There is a team in Kentucky who has blue as part of their school colors who many predicted would win the national title including yours truly. The team with the Blue Devil as its mascot is the one who reigned supreme.
Led by freshman starter Tyus Jones and Grayson Allen off the bench, Duke outscored Wisconsin by 14 points over the final 13 minutes to pull out a 68-63 victory for the program’s fifth national title.
Duke’s Mike Krzyzewski now has five titles, alone in second place on the all-time list, behind only John Wooden.
“It was really divine,” Krzyzewski said.
As I viewed the game, I could not help but say to myself the Badgers will lose this game. Primarily Krzyzewski out coaching Wisconsin’s Bo Ryan with cards both dealt. Throughout the contest Jahlil Okafor and another freshman, Justise Winslow, who might be playing at an NBA arena near you next season, were in foul trouble. Krzyzewski managed their minutes with key substitutions. That, and the foul count, the Badgers got whistled for only two fouls in the first half, but the count in the second half was Badgers 13, Blue Devils 6. Duke shot 20 free throws to Wisconsin’s 10. Ryan could be seen pleading his case for the non-calls, but committed the cardinal sin during the postgame news conference, blaming the referees as part of the reason for losing the game.
The Badgers, who were trying to bring their first title back to Madison since 1941, stymied the Kentucky Wildcats from potentially going an NCAA best 40-0. However, that was not the title game. The Blue Devils turned a one-time nine-point deficit into an eight-point lead with 1:22 left. “There was more body contact in this game than any game we played all year, and I just feel sorry for my guys that all of a sudden a game was like that,” Badgers coach Bo Ryan said.
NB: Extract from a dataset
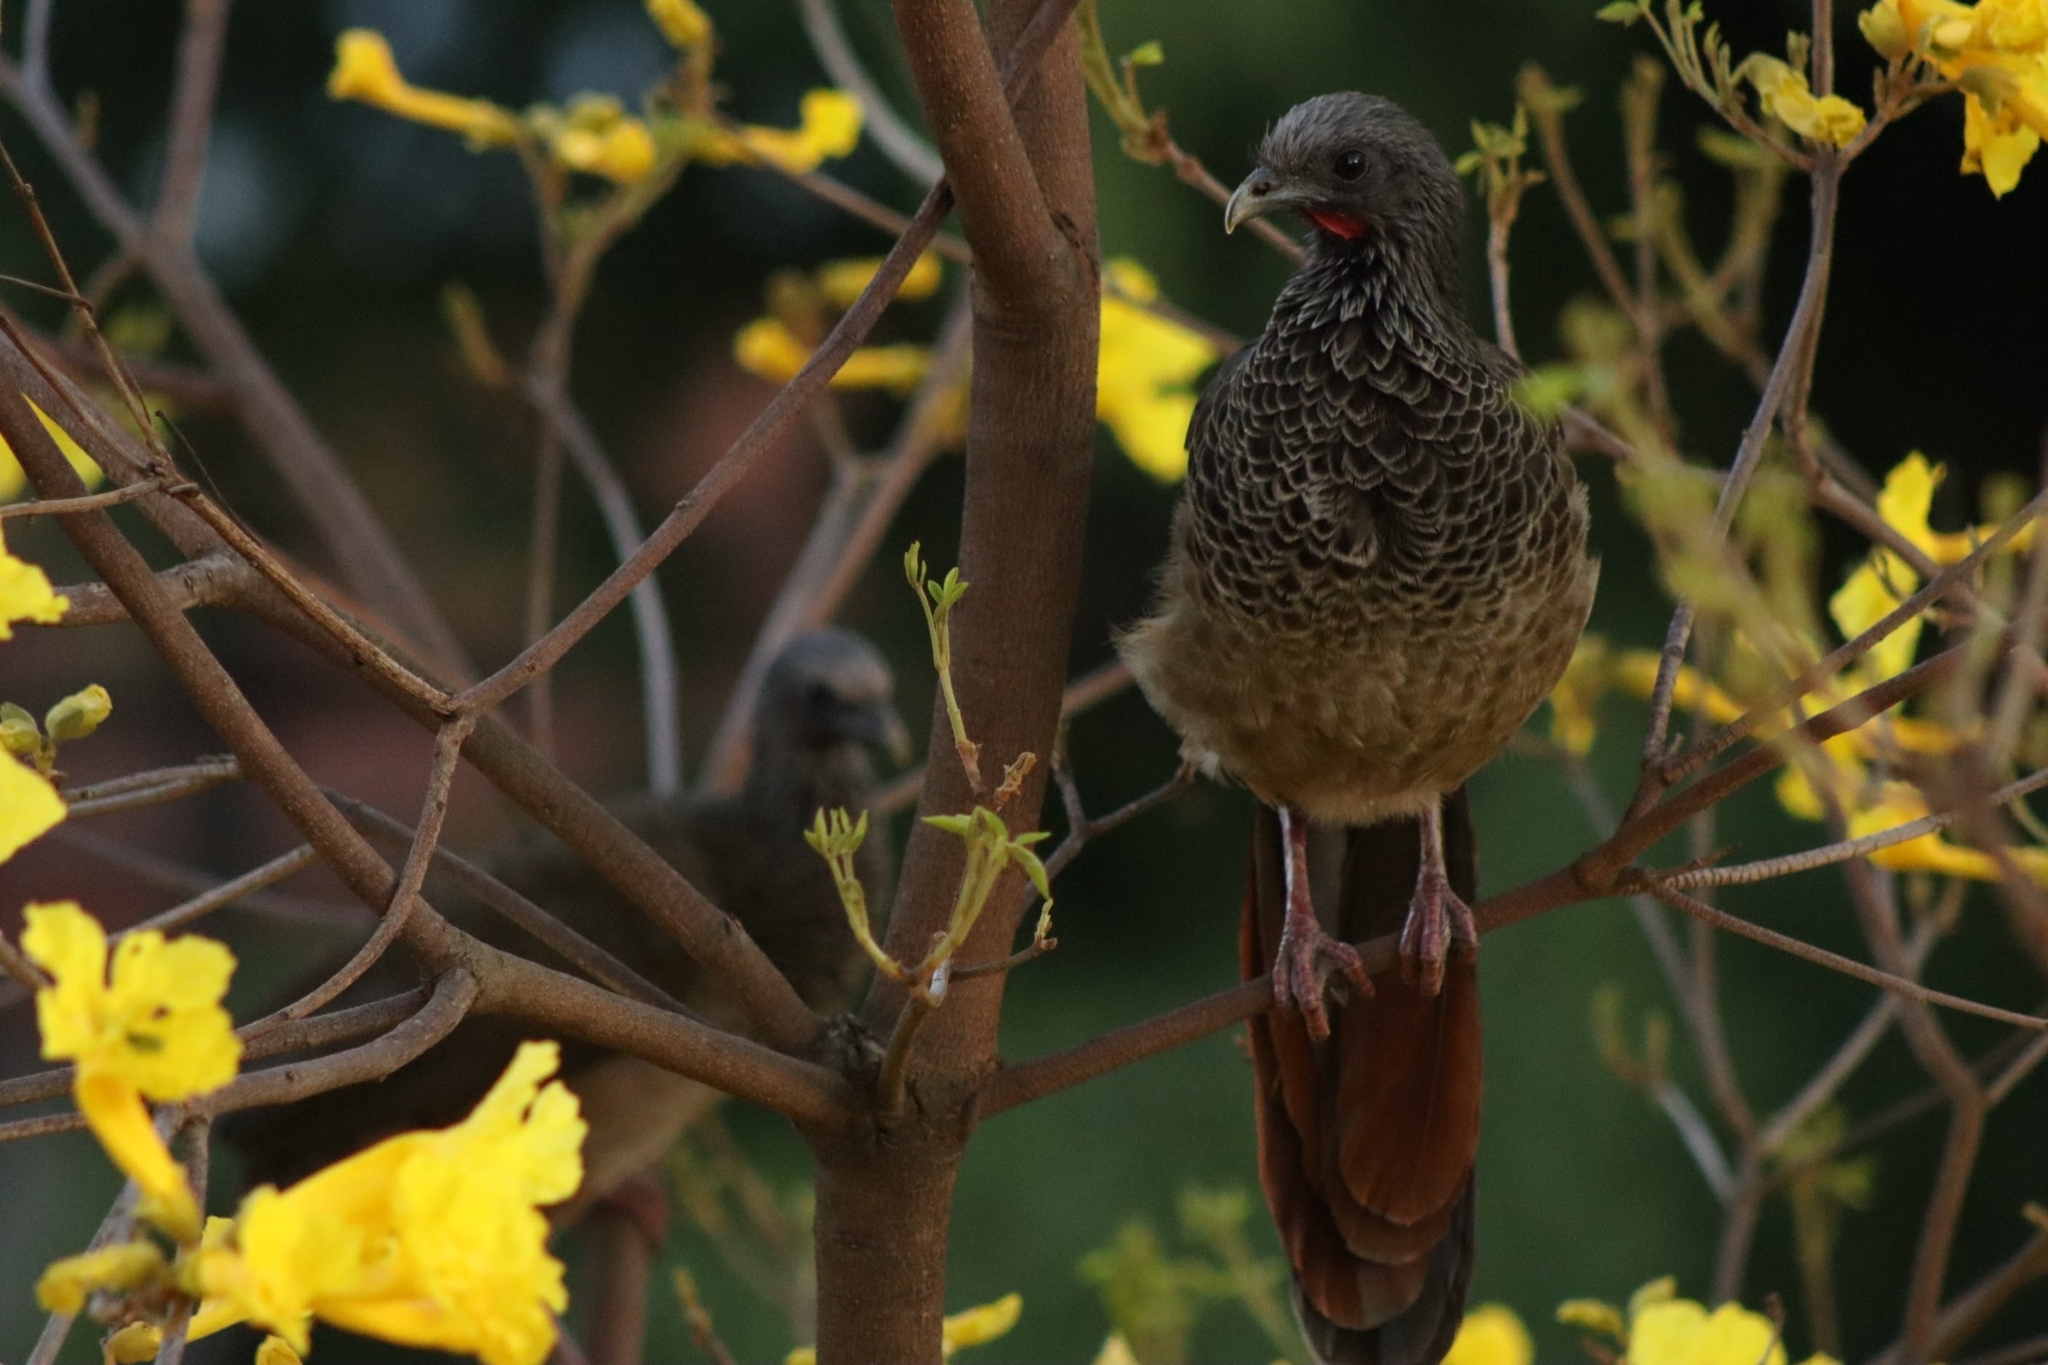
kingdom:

Even though Frank Kaminsky outplayed Okafor to draw both his third and fourth fouls early in the second half, Wisconsin couldn’t pull away from an aggressive Duke defense that allowed only 55 points a game in the five contests leading to the final. Wisconsin shot 41 percent — seven percentage points under its season average.
Kentucky and its quest for perfection stole the headlines this season. I had Kentucky over Duke in my office bracket (which I won I might add). Wisconsin played for the title deservedly so, but I can’t help but wonder how higher the ratings would have been had Duke been jumping for joy as the confetti fell in a win over Kentucky.